Flashbacks and foreshadowing are two literary devices used to help the narrator tell this story. Flashbacks are used to present action that occurs before the beginning of the story and foreshadowing creates expectation for action that has not yet happened. Faulkner does an excellent job of using both devices in A Rose for Emily. By doing so he helps build the climax for the story and creates anticipation for the reader. The story is told by the narrator through a series of non-sequential flashbacks. The narrator begins the story by describing the scene of Emilys funeral. The funeral itself is a flashback because the story ends with the narrators memory of the towns discovery of the corpse in the Grierson home after Miss Emilys funeral. Throughout the story, the narrator flashes back and forth through various events in the life of Emily Grierson and the town of Jefferson. Each piece of the story told by the narrator prompts another piece of the story, regardless of chronological order. For example, the narrator recalls Emilys funeral, which leads him to remember when Colonel Satoris relieved her of her taxes. This of course leads to the story of the alderman trying to collect Emilys taxes after the death of the Colonel. The narrative therefore works much in the same random manner as the human memory does. The narrator foreshadows the grisly discovery at the end of the story with several scenes. First, when the alderman attempts to collect Emilys taxes, her house is described as decrepit, almost a mausoleum. Emily herself is compared to a drowned corpse. Then, in section two, the stench that comes from the Grierson house is most certainly one of death. Another powerful example of foreshadowing comes when Emily refuses to let anyone take the body of her father after his death until she relents after three days.

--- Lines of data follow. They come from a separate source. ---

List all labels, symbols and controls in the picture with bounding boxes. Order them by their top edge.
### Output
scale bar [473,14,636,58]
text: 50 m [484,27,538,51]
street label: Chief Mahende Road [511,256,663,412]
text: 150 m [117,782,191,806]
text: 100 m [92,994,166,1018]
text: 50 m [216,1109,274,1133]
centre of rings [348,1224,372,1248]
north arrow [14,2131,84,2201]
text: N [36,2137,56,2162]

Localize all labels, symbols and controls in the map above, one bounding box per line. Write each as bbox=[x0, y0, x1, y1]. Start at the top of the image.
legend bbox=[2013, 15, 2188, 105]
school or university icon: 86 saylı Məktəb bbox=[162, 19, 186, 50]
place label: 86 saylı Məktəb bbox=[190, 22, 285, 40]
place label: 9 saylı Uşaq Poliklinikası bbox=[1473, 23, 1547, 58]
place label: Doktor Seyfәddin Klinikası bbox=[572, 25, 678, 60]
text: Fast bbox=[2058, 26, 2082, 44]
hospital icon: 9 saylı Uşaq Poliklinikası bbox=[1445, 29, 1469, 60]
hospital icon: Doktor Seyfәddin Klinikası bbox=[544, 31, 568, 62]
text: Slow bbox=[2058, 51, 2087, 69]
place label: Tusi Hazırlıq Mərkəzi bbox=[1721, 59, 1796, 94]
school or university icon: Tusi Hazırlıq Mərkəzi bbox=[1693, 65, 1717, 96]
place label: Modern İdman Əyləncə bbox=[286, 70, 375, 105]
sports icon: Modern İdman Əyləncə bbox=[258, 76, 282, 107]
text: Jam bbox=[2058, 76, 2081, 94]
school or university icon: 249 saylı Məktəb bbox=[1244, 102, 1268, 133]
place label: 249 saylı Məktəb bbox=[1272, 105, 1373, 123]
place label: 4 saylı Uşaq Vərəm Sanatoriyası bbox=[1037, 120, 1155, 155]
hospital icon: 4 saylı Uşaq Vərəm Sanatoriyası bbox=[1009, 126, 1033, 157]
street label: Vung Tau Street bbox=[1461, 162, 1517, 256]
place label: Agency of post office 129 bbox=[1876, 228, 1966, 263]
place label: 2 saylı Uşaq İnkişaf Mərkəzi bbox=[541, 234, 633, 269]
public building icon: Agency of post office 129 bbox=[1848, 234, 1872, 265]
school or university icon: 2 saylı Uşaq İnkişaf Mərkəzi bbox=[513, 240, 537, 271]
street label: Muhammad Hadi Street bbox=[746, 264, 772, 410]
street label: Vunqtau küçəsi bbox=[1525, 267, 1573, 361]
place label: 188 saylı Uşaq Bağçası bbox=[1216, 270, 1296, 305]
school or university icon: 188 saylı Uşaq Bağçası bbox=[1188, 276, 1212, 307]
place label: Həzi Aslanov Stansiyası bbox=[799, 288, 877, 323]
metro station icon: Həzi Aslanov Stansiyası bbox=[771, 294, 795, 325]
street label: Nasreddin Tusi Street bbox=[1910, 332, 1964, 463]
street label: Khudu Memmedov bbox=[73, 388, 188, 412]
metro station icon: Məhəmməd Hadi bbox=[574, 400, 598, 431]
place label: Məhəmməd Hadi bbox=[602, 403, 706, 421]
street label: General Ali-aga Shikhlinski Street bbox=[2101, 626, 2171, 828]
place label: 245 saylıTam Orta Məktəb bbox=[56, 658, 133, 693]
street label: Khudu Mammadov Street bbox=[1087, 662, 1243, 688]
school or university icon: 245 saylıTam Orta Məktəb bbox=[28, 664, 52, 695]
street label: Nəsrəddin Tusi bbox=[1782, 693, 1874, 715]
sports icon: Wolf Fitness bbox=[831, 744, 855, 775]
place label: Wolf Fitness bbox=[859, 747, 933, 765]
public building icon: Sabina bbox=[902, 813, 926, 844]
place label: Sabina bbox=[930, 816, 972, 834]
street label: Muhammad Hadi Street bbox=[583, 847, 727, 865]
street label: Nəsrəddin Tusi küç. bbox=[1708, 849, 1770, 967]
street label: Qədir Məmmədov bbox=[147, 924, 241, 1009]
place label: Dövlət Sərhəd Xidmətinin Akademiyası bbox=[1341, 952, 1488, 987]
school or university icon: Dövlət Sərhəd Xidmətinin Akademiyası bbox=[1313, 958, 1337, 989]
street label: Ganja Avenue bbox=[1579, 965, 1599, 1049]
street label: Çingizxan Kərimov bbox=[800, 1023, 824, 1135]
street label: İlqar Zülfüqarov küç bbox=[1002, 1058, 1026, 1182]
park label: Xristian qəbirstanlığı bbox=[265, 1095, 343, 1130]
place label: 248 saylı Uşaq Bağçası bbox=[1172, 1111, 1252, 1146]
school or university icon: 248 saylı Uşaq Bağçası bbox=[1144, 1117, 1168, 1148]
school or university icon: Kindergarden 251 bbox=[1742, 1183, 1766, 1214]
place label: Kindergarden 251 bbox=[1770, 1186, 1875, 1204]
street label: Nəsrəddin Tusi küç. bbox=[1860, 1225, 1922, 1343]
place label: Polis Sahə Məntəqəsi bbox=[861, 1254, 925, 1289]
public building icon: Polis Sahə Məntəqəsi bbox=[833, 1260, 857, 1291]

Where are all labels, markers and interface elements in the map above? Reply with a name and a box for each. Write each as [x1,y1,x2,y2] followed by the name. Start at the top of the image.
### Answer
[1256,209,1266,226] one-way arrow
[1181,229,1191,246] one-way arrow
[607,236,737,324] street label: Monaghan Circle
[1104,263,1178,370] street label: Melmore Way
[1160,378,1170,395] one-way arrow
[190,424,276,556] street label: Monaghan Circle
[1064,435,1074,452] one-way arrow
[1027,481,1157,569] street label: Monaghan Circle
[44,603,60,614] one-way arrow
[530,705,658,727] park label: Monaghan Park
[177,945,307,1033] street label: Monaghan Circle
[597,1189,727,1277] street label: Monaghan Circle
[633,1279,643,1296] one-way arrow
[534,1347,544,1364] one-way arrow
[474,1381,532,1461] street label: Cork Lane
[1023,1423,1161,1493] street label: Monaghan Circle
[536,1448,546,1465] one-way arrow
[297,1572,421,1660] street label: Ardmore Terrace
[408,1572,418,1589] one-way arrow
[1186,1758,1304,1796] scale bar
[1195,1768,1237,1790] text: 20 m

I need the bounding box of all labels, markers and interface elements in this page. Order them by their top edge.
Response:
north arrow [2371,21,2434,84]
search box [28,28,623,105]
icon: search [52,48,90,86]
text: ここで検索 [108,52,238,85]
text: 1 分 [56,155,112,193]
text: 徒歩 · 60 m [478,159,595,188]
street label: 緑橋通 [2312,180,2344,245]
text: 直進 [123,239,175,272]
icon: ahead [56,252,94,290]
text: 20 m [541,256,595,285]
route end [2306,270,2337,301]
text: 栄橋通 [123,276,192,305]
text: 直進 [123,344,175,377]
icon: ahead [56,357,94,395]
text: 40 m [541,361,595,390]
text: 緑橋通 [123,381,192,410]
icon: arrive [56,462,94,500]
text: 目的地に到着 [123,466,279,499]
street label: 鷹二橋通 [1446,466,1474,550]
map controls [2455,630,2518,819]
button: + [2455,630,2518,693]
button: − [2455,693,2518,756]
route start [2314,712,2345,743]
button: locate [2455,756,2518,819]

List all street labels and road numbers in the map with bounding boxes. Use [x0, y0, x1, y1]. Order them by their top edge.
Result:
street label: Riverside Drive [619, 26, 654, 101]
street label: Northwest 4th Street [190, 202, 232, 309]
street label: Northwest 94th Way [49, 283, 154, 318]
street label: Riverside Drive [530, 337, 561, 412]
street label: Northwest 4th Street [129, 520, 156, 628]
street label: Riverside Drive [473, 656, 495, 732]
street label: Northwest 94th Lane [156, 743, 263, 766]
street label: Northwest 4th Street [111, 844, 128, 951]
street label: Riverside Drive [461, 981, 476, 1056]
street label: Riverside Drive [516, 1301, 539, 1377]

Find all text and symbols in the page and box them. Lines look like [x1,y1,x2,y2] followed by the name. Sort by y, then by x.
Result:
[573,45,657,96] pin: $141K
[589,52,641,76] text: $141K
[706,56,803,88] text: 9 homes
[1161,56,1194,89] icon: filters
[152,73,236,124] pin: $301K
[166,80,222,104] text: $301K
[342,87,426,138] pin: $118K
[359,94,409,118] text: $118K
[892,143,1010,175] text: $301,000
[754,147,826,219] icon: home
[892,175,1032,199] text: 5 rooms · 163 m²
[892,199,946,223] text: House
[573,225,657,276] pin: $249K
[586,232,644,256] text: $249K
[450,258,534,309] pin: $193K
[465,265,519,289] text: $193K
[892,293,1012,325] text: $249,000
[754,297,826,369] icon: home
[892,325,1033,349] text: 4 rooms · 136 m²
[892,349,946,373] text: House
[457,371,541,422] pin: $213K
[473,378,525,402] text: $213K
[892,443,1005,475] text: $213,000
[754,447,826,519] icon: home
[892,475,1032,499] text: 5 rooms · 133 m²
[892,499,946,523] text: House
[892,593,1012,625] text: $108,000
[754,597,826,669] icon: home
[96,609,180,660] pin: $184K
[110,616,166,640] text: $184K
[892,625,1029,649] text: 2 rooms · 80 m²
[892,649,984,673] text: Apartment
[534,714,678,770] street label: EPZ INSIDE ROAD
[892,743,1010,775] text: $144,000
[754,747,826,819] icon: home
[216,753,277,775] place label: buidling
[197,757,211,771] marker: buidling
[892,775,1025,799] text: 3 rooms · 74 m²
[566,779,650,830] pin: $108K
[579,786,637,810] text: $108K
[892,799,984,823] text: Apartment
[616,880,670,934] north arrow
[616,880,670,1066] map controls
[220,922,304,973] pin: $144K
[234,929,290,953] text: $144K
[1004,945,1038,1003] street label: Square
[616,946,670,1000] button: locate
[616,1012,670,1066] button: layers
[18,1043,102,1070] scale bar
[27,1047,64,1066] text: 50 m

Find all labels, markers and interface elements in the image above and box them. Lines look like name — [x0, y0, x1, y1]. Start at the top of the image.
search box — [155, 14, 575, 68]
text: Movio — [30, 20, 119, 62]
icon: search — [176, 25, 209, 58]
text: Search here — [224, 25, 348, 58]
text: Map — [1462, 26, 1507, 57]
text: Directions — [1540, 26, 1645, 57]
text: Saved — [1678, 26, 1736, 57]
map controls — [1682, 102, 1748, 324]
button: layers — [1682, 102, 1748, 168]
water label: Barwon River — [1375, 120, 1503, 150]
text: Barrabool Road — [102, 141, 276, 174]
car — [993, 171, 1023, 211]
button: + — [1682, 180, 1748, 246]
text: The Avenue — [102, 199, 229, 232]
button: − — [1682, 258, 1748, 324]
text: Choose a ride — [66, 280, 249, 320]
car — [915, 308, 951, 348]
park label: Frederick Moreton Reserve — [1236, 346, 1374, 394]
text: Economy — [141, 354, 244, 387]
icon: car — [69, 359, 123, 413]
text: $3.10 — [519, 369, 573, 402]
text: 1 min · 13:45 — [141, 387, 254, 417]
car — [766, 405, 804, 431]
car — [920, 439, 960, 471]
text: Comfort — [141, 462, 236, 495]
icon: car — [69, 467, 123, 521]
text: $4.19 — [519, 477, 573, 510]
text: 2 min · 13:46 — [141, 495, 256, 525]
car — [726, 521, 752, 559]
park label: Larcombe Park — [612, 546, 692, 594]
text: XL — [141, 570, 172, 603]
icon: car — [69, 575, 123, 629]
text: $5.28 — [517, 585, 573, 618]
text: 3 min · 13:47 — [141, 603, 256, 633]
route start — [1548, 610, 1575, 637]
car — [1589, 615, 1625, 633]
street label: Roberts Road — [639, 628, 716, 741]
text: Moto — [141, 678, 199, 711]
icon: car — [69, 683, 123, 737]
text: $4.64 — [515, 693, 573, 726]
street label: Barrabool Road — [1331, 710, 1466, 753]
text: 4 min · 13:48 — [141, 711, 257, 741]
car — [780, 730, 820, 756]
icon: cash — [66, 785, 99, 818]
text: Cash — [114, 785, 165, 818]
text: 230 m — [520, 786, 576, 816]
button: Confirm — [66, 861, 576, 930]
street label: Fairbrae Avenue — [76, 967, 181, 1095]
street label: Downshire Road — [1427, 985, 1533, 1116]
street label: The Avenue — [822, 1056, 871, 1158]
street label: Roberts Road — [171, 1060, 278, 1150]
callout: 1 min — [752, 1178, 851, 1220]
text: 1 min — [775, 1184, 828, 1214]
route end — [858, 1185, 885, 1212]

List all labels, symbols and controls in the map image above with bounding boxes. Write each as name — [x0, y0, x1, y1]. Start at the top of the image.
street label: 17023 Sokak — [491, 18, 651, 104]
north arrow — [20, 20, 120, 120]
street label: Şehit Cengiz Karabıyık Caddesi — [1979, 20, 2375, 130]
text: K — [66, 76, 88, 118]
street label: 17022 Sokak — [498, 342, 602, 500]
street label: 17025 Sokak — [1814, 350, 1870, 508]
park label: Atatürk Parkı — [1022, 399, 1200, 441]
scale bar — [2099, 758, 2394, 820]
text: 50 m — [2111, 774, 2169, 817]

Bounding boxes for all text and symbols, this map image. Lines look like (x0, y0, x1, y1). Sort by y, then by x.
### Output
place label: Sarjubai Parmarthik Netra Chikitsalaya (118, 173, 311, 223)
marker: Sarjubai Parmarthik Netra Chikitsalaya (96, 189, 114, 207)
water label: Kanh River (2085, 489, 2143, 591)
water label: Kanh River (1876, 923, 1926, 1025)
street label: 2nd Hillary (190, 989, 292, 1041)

The story moves seamlessly back and forth in time over different generations in its five sections. Each episode in the life on Emily and the history of Jefferson is obviously interconnected, yet the clues arent given in chronological order. Thus, the final scene is powerful because the narrator does not tell the story in a straightforward, beginning to end fashion. The description of the setting gives you idea of what time and place the story happens. The point of view gives you some insight of the people of the town and the narrator. The plot and the literary devices used in this writing made the story very appealing. This is why the story is even more entertaining and enlightening when you read it.